Lotus - Rey was 4 lb 1oz at his 12 week shots (the Sat before he was 12 weeks). Turned 12 weeks that Monday, so technically he was 11 weeks. He was up from 3lbs at 9 weeks. Every time I look at your signature picture I do a double take, like "when did I take that picture"  but SPOOKY!

Our thread with lots of pictures is named "Rey - New Kid on the block" in the Puppy Area too. Check it out and tell me what you think about the possible clones. I have tried to get a signature picture but is has not worked yet. I mess with different parts of my profile each time I visit. Eventually I will have a signature photo!

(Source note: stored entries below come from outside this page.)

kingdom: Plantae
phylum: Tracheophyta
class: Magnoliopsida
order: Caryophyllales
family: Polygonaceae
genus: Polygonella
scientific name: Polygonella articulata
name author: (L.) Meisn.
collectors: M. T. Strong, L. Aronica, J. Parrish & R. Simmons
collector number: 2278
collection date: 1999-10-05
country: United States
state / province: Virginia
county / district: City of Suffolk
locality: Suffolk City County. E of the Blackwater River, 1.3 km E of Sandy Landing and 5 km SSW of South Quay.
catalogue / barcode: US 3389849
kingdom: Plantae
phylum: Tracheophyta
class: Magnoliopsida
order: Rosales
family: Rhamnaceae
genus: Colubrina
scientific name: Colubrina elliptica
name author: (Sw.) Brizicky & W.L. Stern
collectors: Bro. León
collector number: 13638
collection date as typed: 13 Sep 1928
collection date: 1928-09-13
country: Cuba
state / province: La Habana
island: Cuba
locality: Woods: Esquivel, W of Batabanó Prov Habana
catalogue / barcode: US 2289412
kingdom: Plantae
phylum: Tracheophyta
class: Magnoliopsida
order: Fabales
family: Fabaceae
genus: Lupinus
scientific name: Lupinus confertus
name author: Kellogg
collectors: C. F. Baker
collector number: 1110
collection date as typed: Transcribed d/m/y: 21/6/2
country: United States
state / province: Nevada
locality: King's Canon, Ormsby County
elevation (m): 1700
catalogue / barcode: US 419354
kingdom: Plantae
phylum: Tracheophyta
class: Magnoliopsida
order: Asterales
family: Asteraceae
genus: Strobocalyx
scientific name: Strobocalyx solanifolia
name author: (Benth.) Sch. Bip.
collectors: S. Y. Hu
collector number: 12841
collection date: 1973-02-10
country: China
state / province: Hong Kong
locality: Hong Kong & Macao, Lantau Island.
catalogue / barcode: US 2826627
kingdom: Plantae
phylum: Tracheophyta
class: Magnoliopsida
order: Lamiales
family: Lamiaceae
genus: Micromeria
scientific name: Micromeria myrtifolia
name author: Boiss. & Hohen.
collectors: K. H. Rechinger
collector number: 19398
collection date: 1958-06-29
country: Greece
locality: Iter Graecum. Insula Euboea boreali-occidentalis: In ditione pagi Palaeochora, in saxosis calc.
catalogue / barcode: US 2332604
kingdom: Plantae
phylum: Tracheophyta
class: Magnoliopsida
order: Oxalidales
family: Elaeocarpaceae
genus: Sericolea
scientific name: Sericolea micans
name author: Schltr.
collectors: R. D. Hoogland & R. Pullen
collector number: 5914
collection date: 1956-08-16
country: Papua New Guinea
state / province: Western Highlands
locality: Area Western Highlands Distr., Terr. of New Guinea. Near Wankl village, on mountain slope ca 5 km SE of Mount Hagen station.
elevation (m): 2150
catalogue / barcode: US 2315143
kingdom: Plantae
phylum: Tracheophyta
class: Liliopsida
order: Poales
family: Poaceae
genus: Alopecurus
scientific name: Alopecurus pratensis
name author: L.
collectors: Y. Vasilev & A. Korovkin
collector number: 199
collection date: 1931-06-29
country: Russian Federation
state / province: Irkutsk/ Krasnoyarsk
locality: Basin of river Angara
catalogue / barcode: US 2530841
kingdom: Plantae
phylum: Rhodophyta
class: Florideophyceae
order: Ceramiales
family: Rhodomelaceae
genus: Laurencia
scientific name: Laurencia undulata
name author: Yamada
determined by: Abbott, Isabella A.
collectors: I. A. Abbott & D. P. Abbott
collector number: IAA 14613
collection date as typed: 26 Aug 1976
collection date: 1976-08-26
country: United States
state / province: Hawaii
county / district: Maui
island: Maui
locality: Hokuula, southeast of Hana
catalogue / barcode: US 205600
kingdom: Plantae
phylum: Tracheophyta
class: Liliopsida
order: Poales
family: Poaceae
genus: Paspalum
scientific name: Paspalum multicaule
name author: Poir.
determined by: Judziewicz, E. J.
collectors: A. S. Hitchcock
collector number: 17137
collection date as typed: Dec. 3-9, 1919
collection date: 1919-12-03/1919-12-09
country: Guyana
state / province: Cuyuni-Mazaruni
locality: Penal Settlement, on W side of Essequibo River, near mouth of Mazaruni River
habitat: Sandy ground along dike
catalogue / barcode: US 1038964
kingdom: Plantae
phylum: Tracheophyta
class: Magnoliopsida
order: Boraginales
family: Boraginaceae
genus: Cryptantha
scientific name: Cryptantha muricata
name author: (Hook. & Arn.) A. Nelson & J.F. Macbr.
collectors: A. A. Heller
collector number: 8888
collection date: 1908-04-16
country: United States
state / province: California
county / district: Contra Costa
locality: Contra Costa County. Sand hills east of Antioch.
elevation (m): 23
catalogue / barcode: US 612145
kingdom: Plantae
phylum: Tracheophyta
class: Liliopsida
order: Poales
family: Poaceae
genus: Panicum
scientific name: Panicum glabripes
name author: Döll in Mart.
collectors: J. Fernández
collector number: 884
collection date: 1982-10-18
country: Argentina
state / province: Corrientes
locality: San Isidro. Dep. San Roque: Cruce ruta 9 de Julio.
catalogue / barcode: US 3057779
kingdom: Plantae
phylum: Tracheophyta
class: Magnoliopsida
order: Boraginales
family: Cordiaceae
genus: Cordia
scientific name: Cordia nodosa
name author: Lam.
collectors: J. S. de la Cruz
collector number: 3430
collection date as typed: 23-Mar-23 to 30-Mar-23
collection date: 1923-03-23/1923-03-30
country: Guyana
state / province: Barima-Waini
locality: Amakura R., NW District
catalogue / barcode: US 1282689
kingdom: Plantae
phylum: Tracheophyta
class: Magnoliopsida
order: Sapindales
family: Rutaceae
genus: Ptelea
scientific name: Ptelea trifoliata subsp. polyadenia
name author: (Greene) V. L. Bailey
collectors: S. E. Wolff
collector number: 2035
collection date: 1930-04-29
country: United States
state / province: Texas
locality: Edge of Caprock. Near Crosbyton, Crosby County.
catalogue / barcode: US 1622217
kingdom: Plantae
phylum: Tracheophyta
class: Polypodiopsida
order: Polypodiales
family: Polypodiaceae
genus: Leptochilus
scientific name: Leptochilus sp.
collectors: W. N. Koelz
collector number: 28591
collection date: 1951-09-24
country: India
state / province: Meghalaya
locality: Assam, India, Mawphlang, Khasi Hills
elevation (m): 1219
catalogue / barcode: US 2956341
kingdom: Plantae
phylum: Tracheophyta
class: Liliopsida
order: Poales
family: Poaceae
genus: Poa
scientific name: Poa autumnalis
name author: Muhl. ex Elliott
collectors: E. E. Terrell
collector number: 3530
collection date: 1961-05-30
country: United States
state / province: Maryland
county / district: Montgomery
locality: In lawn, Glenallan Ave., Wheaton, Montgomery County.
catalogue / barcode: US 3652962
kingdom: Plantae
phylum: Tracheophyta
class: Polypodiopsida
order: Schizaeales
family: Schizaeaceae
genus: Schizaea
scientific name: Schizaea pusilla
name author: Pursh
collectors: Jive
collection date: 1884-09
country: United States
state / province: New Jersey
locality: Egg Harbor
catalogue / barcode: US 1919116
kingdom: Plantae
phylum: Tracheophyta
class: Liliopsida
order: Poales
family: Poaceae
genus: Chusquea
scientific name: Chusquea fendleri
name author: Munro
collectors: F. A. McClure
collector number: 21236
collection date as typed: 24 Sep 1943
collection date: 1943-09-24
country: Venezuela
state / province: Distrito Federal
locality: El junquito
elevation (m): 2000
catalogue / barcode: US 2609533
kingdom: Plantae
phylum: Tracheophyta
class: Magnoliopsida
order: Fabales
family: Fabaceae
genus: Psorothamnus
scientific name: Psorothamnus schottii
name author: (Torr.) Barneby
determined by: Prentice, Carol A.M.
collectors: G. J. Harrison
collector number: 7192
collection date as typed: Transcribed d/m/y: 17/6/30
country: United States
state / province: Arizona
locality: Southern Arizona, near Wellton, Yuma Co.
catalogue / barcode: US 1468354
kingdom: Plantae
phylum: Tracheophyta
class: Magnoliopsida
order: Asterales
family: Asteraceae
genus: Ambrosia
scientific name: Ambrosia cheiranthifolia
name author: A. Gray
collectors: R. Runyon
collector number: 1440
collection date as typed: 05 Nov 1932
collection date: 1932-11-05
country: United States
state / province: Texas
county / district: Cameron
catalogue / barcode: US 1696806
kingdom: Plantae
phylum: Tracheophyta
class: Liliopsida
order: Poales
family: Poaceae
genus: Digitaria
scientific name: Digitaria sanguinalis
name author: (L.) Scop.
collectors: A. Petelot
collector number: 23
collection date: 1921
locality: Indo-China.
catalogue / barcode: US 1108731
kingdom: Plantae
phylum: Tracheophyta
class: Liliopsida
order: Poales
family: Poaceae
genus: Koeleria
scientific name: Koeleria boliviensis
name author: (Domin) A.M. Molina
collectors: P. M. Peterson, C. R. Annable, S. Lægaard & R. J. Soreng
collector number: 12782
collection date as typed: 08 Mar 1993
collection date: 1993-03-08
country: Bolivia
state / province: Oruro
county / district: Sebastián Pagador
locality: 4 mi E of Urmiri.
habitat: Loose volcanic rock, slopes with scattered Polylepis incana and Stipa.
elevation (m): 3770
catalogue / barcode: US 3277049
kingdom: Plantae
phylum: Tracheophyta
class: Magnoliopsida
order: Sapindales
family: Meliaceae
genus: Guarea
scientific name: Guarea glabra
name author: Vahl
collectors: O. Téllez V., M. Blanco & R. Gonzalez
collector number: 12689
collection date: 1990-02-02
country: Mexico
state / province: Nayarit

They always ask yorkie or sometimes shih zu. When I say Havenese most ask what that is a mix of. :frusty: Almost no one has heard of a Hav before. How lucky we are to have such a special breed!


----------



## Lynn (Jan 2, 2007)

sweetlotus said:


> Ok I'm just glad to know I'm not the only one whose hav didn't bark at the door. Mochi is only 13 weeks old, so she's still really young. I'll wait a bit more to see if she can "teach" herself to be a watchdog! I guess I should be thankful I don't have the opposite problem


My dogs didn't really bark at that age....they sure learned how to bark as they got older:biggrin1: I would enjoy the quiet, while you can.


----------



## Jane (Jun 2, 2007)

Anne, thanks for the tip about the coins in a glass jar. I need to remember that one and work on this issue.

Lincoln did not bark at the door, until we got Scout almost 2 years later. Scout barked at the door from very early on, and then "taught" Lincoln to bark too. Now I have two barkers. But for them, it is more that they are excited to jump and kiss whoever is at the door - they think everyone is here to visit THEM, of course!


----------



## jabellar (Jul 9, 2008)

We live on the 1st floor of a 3 floor building; Castro will go crazy when anyone rings our doorbell. He also barks when he sees a squirrel in the yard.. Otherwise, he doesn't bark as much (thank you!!!!!!)

I take Castro to the office, and people don't even realize Castro is here, as he is so quiet!!


----------